Por Verónica Limachi · 7 de septiembre de 2026
Las Fuerzas Armadas han rechazado las versiones que sugieren que las explosiones ocurridas en el Regimiento Bolívar de Viacha fueron causadas por granadas o municiones de guerra. El comandante general, Héctor Alarcón, aseguró que hasta el momento no hay pruebas que confirmen esta hipótesis.
No obstante, la investigación ha revelado documentos de años anteriores, específicamente de 2019 y 2020, que indican el ingreso y almacenamiento de material explosivo y pirotécnico en el cuartel. Estos registros incluyen 94 cajas de boosters, que equivalen a unas 2.900 unidades, así como 400 cajas de diversos tipos de retardos.

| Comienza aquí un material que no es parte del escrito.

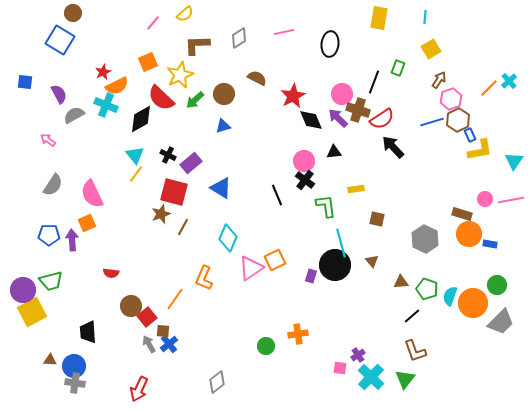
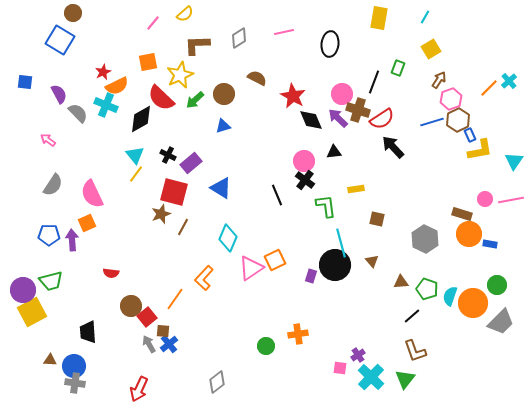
cyan line at (425, 17): rotated 24 degrees clockwise
orange square at (148, 62): rotated 12 degrees clockwise
red star at (293, 96): rotated 15 degrees counterclockwise
gray semicircle at (74, 115): moved 4 px right, 2 px up; rotated 75 degrees clockwise
orange L-shape at (204, 278): rotated 20 degrees clockwise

A pesar de estos registros, la información no clarifica cuánto de este material permanecía en el cuartel durante las explosiones. Alarcón informó que se está trabajando en la trazabilidad de los explosivos para determinar qué fue ingresado, destruido, trasladado, o devuelto a lo largo de los años.
El ministro de Defensa, Ernesto Justiniano, añadió que en la zona afectada se encontraron boosters que no habían detonando, así como una estructura comprometida donde se sospecha que hay material bélico y una cantidad considerable de granadas. Por razones de seguridad, los especialistas aún están realizando trabajos en el área antes de que se permita la entrada de maquinaria para remover los escombros.

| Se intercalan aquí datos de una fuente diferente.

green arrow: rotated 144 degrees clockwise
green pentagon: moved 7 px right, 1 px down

Por ahora, la información preliminar del ministerio sugiere que la primera explosión podría estar relacionada con pólvora negra usada en pirotecnia, mientras que se sigue investigando la segunda explosión, que fue de mayor intensidad.
Queda por resolver la incógnita sobre qué material causó la segunda explosión. La Fiscalía y los peritos tienen la tarea de esclarecerlo utilizando la evidencia recolectada y los inventarios, mientras el Ejército sigue intentando entender el destino de los explosivos que han estado en el cuartel en los últimos años.